Syntax tree construction 6 June 2015

This update will be about the syntax tree construction. In this case I’m trying to map out how to do it without using on return values. I put up a working example in C# real quick. Take a look.

I’m introducing a new concept which I call reduction, or just reduce. Where I pop a number of syntax tree nodes from a specific stack and then add them as child nodes to a new syntax tree node that replaces these nodes on the stack. The twist is that if we unwind the stack as-is, we’ll end up with the syntax tree nodes in reverse order, so we use a list with random-access capabilities to reverse the reversal in place. Take a look at the Reduce method in the C# example.

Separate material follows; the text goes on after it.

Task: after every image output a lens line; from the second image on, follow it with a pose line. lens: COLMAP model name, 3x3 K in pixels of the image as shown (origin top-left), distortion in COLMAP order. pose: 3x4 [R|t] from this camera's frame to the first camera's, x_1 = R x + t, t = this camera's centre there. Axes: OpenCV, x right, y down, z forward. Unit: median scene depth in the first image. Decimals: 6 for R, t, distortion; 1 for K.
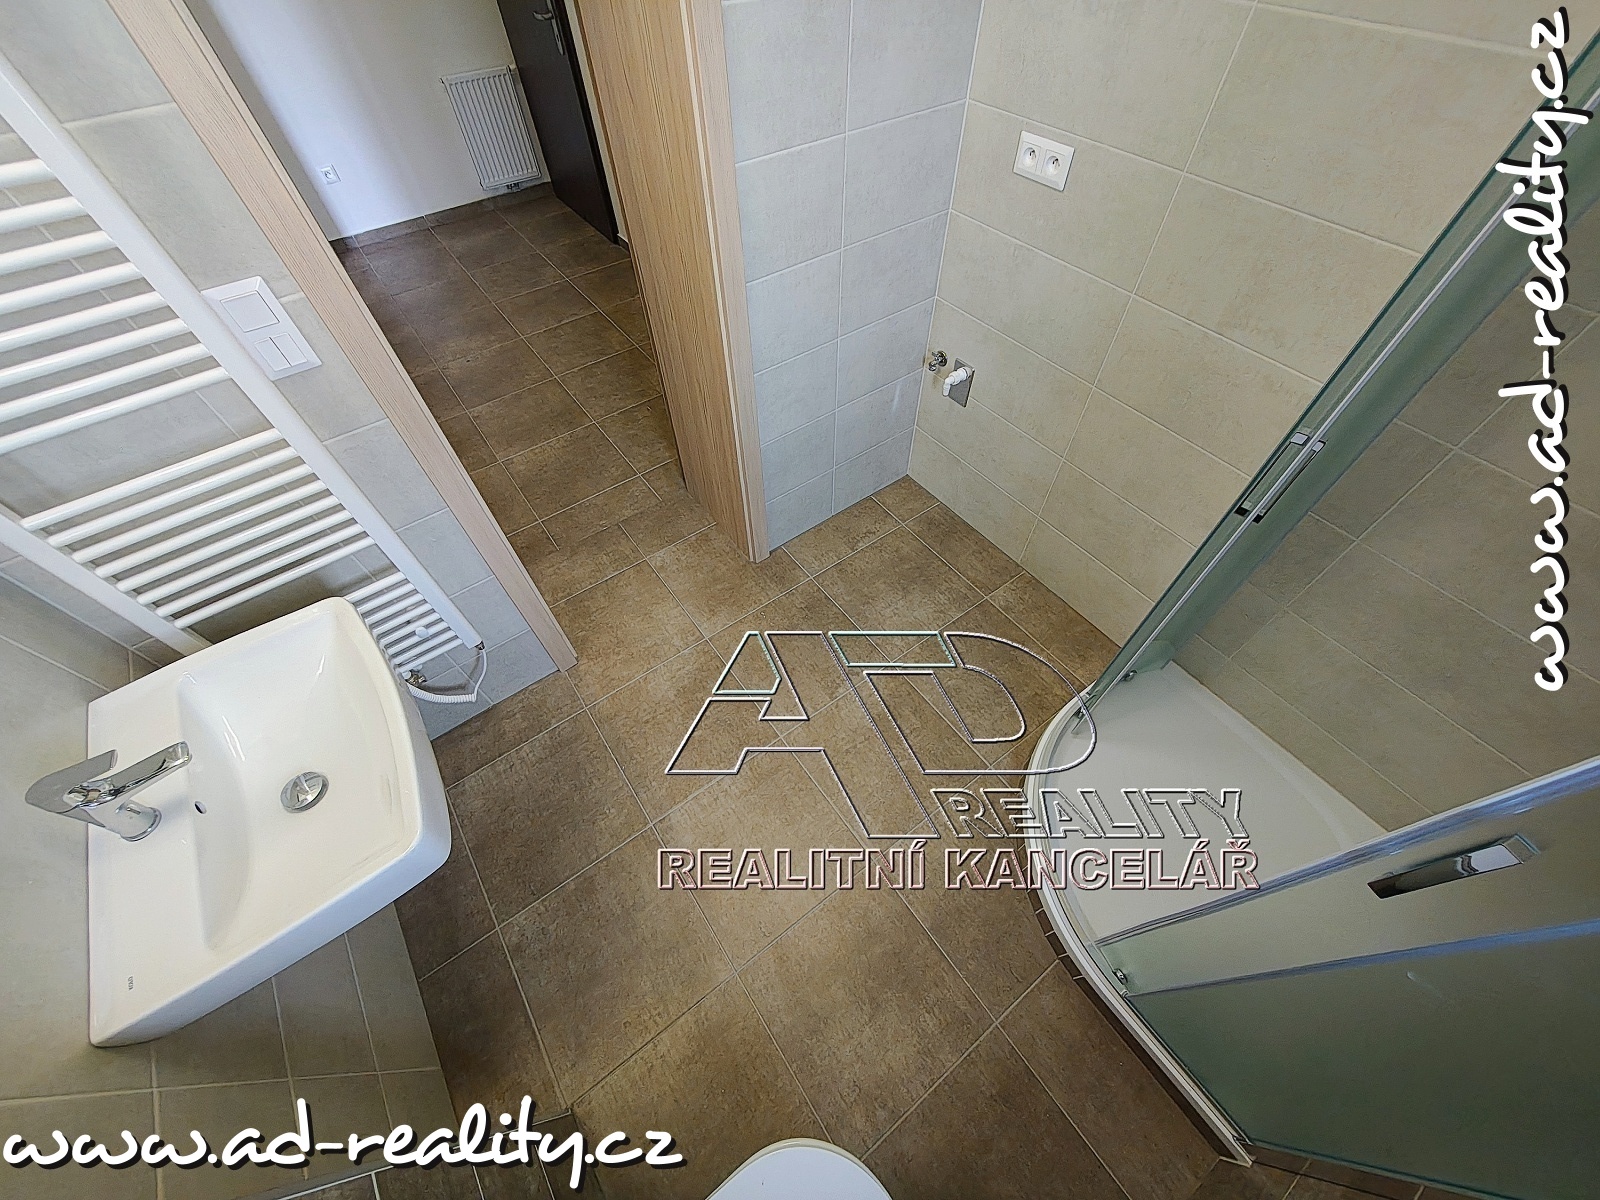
lens RADIAL K [[607.1, 0, 798.3], [0, 607.1, 597.9], [0, 0, 1]] dist [-0.001219, -0.000044]
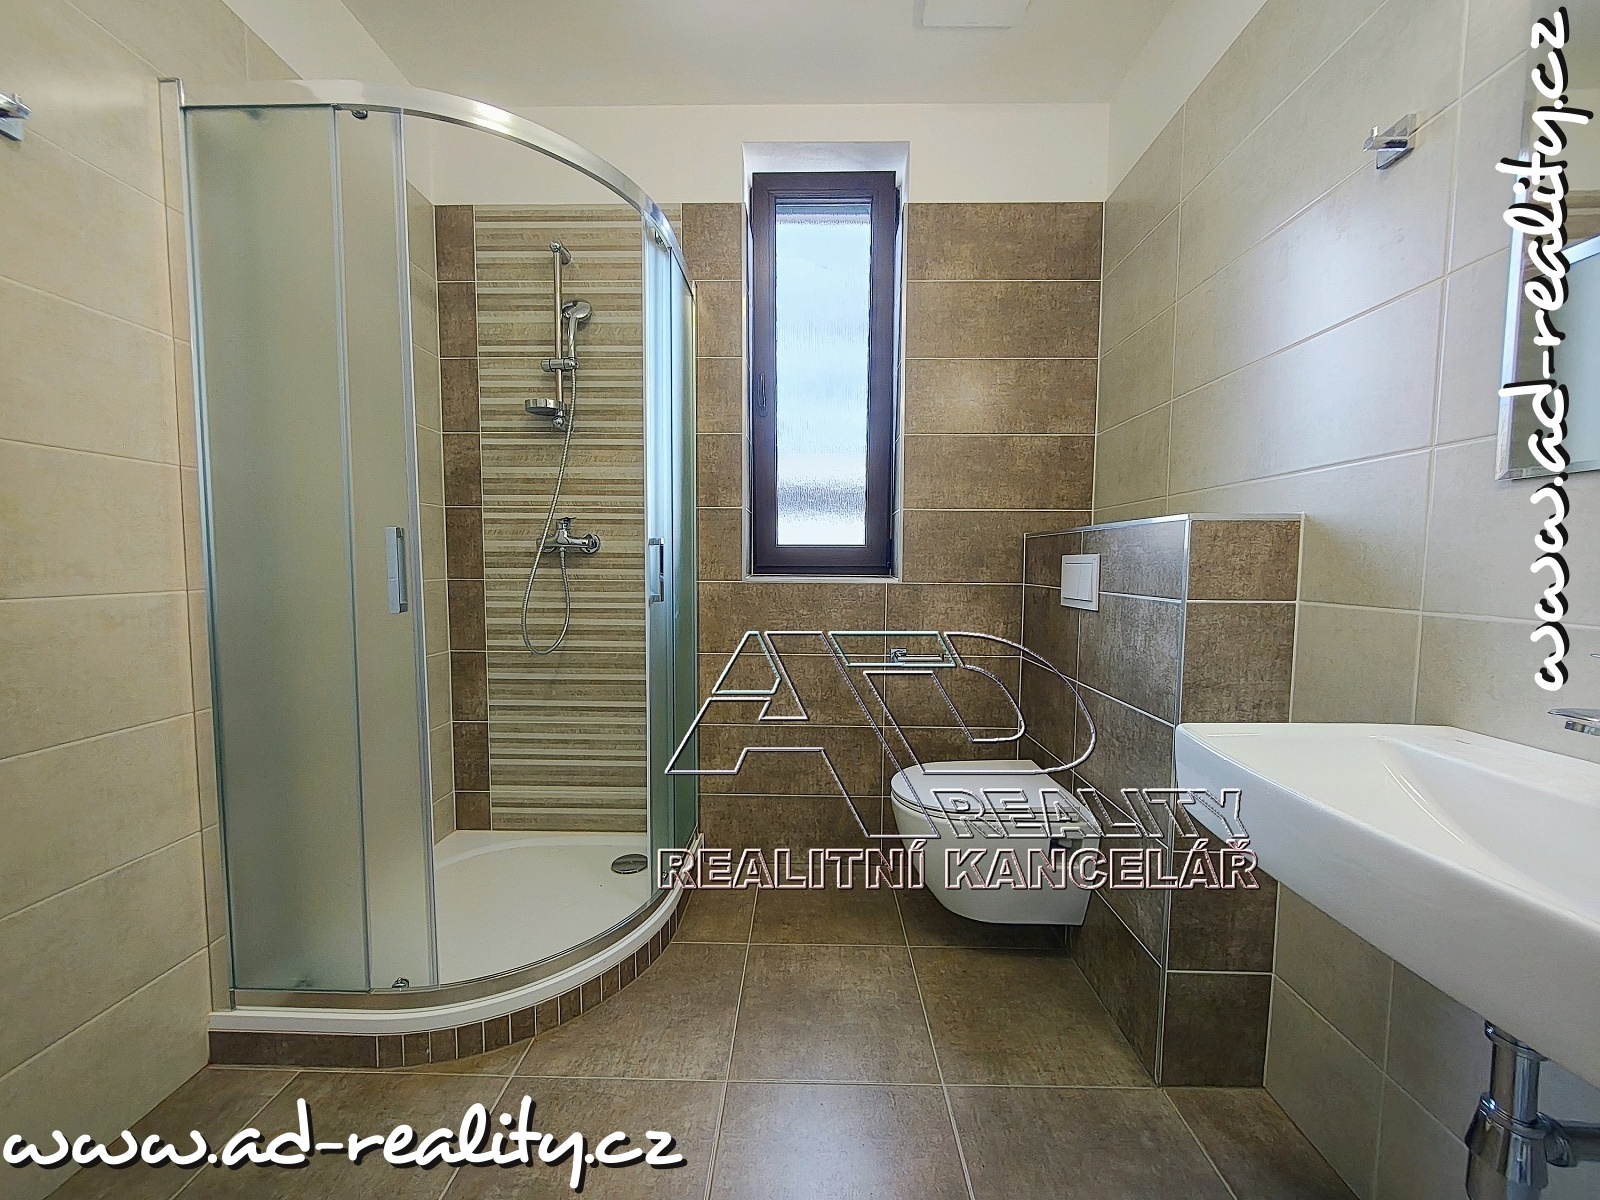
lens RADIAL K [[607.1, 0, 800.0], [0, 607.1, 602.0], [0, 0, 1]] dist [-0.001219, -0.000044]
pose [[-0.798065, -0.024089, 0.602089, -0.443566], [0.492091, 0.550614, 0.674293, -0.413528], [-0.347761, 0.834413, -0.427572, 0.895047]]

In past efforts, I’ve used the return value to propagate syntax tree nodes. Optional (or conditional) production rules have then been implemented like this:

var result = SomeProduction();
if (result != null) {
  // combine with some other production rule
}

If the return value is not null we can proceed with additional production rules that expect some other production rule to proceed it. Something which isn’t yet clear to me is to how to treat the ambient stack when a production rule does not end up modifying the stack. As an example we could have reductions in the stack that end up not changing the stack for the casual observer. A way around that is to use a version scheme, any stack modification will increment the version. Different versions implies return value propagation.

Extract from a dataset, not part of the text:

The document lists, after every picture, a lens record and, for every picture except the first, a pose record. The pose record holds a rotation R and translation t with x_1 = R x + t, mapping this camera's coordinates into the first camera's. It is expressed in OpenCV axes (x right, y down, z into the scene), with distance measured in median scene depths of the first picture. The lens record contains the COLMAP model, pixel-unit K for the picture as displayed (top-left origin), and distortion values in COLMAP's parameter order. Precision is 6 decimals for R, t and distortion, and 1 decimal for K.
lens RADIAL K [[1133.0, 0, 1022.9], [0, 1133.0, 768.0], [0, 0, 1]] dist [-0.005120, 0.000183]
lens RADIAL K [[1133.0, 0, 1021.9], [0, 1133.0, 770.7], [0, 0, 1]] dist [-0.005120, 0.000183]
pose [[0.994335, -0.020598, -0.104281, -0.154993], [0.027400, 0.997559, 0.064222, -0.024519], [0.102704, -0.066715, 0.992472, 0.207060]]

The whole point behind this is to eliminate stack frames but this is not going to be possible if we need to support optional or repeated production rules. These would modify the stack in a way that are not predictable. Lists are a primary example where we need to count each production that’s being applied in a loop. Lists appear in some variations but generally follow this pattern:

for (;;) {
  var result = SomeProduction();
  if (result == null) {
    break;
  }
}

Looking at the Read/Accept pair in the C# example there’s a couple of things I’d like to point out.

private Token _token;

private void Read() {
  if (_inputStream.MoveNext()) {
    _token = _inputStream.Current;
  } else {
    _token = default(Token);
  }
}

protected bool Accept(TokenType type) {
  if (_token.Type == type) {
    _stack.Add(new TokenNode(_token)); // push
    Read();
    return true;
  }
  return false;
}

The tokens get pushed onto the syntax tree evaluation stack as we accept the tokens. Traditionally, I’ve written these kinds of recursive decent parsers like this:

var token1 = token_;
if (Accept(Token.SomeToken)) {
  var token2 = token_;
  if (Accept(Token.SomeOtherToken)) {
    //...
  }
}

That’s rather annoying becuase you have to introduce a lot of local variables to keep track of each token within the respective production rule. Since the parc execution environment does not have support for local variables we’ll maintain a seperate evaluation stack for syntax tree construction.

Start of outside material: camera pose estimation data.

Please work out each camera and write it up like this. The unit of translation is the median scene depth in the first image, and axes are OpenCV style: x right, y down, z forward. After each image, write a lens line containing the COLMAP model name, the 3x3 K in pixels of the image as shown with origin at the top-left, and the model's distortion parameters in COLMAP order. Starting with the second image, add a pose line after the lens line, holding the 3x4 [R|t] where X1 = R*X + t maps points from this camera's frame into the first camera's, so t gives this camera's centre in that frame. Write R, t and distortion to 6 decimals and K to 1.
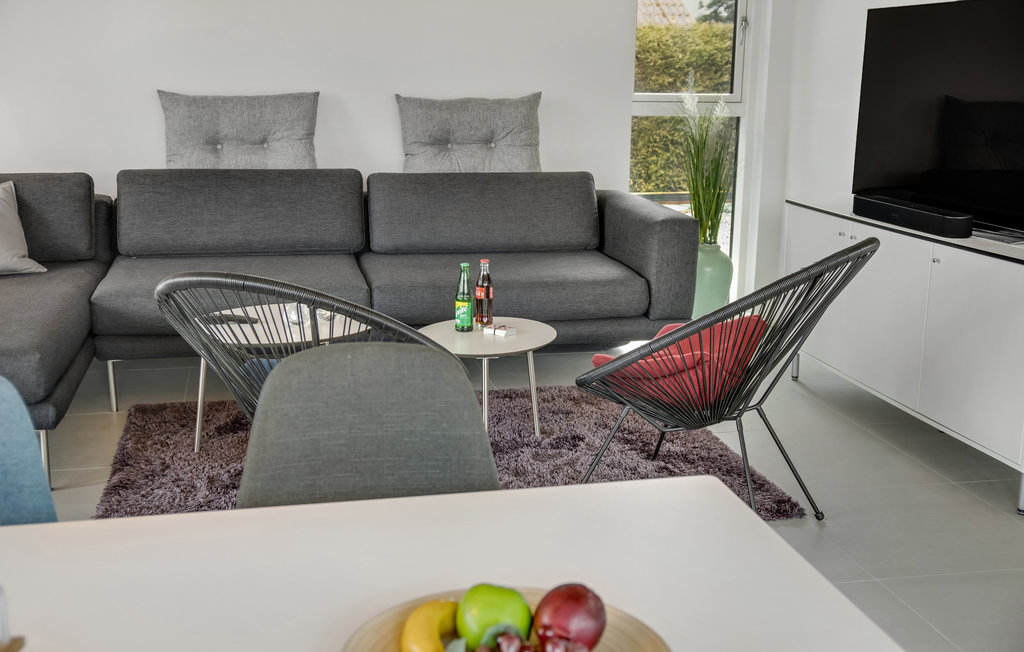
lens RADIAL K [[1147.8, 0, 509.0], [0, 1147.8, 320.7], [0, 0, 1]] dist [0.002944, 0.000000]
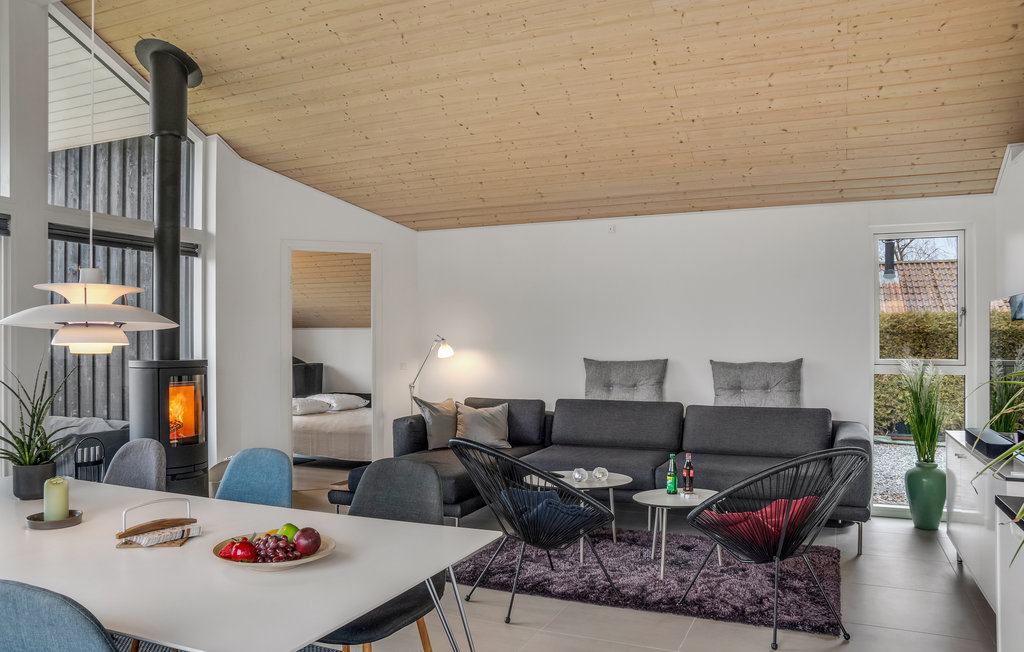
lens RADIAL K [[738.6, 0, 504.1], [0, 738.6, 351.0], [0, 0, 1]] dist [-0.061800, 0.005521]
pose [[0.810958, -0.010055, -0.585019, 0.301918], [-0.112454, 0.978534, -0.172703, 0.013338], [0.574197, 0.205842, 0.792418, -0.046120]]
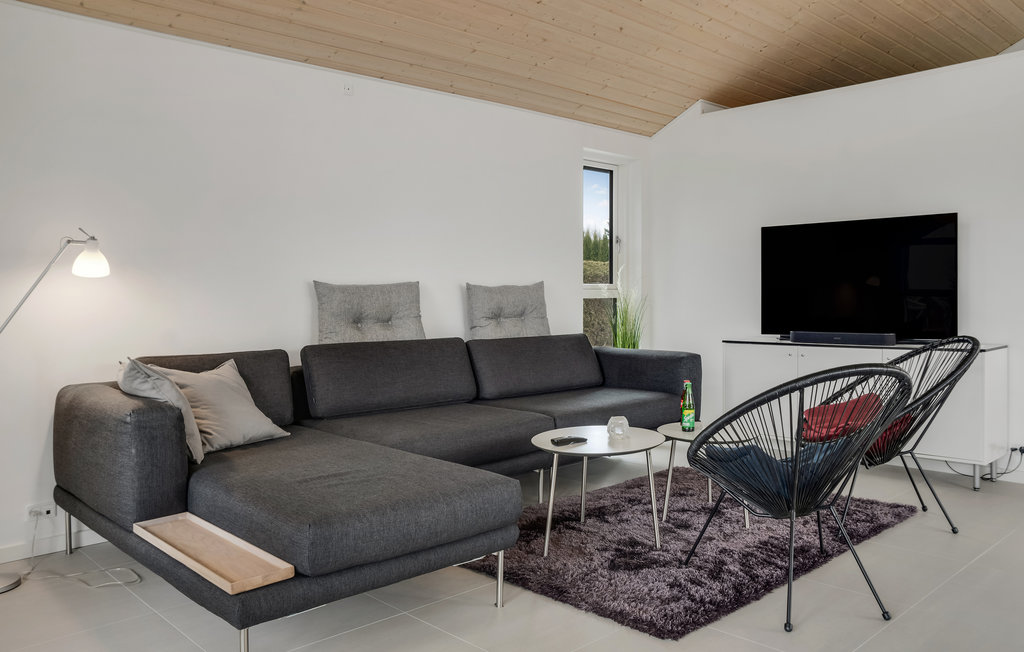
lens RADIAL K [[803.6, 0, 507.6], [0, 803.6, 299.9], [0, 0, 1]] dist [-0.064533, 0.059788]
pose [[0.855608, -0.022776, 0.517123, -0.564929], [0.130149, 0.976403, -0.172335, -0.008274], [-0.500995, 0.214754, 0.838382, 0.190254]]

Here’s the primary rule form the same C# example. It’s very clean in that the way we reduce the syntax tree stack is to group together a bunch of syntax tree nodes based on a specific state in the parser. This works really well in practice (and we don’t depend on return value propagation). The trick is of course how to determine where to put the reduce calls.

public void Primary()
{
  if (Accept(TokenType.Number))
  {
    Reduce(1, "NumberLiteral");
    return;
  }
  if (Accept(TokenType.LeftParen))
  {
    Expression();
    if (!Accept(TokenType.RightParen))
    {
      throw new InvalidOperationException();
    }
    Reduce(3, "EvalExpression");
    return;
  }
}

As things stand right now the instruction set (or byte code) we use is composed of the following instructions:

  • accept <token> push 1 if token is read otherwise push 0.
  • beq <target> if top of evaluation stack is non-zero, transfer control to target
  • jmp <target> transfer control to target
  • call <target> push current address as return address, transfer control to target
  • ret pop return address, transfer control to return address
  • err raise syntax error

I’m going to add a reduce which does what the C# example does and I’m going to add additional side-effects to accept (those that modify the syntax tree evaluation stack).

I’m also introducing fixed-size stack frame that changes with respect to the call and ret instructions. As things stand, there will be need for some local state to keep track of production rules that read a variable number of tokens.